The study tackled the problem of training data leakage in LLM benchmarks by simulating leakage scenarios and comparing detection methods, finding that an n-gram method achieved the highest F1-score and enabling cleaned versions of MMLU and HellaSwag for more reliable model evaluations.

The performance of large language models (LLMs) continues to improve, as reflected in rising scores on standard benchmarks. However, the lack of transparency around training data raises concerns about potential overlap with evaluation sets and the fairness of reported results.
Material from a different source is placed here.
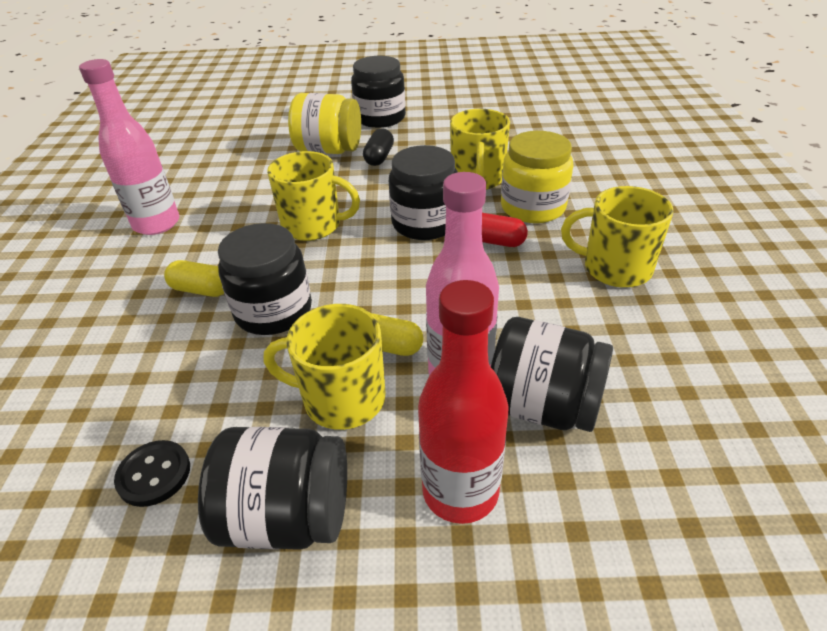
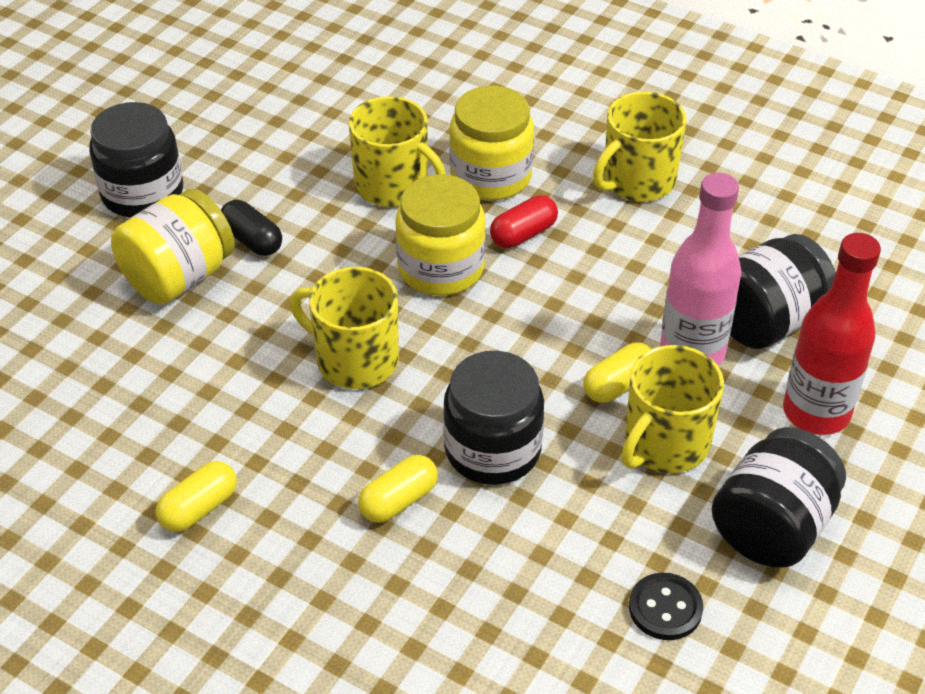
camera: 60 degrees left, 5 degrees up
pink bottle [79,59,179,235] -> yellow capsule [156,461,237,532]
yellow mug [267,151,360,241] -> yellow mug turned 105 degrees counterclockwise [290,267,399,389]
black jar [389,145,458,240] -> yellow jar [395,175,486,296]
Although prior work has proposed methods for detecting data leakage, these approaches primarily focus on identifying outliers and have not been evaluated under controlled simulated leakage conditions. In this work, we compare existing leakage detection techniques, namely permutation and n-gram-based methods, under a continual pretraining setup that simulates real-world leakage scenarios, and additionally explore a lightweight method we call semi-half question. Although semi-half offers a low-cost alternative, our analysis shows that the n-gram method consistently achieves the highest F1-score. We also refine these techniques to support instance-level detection and reduce computational overhead. Leveraging the best-performing method, we create cleaned versions of MMLU and HellaSwag, and re-evaluate several LLMs. Our findings present a practical path toward more reliable and transparent evaluations, and we recommend contamination checks as a standard step before releasing benchmark results.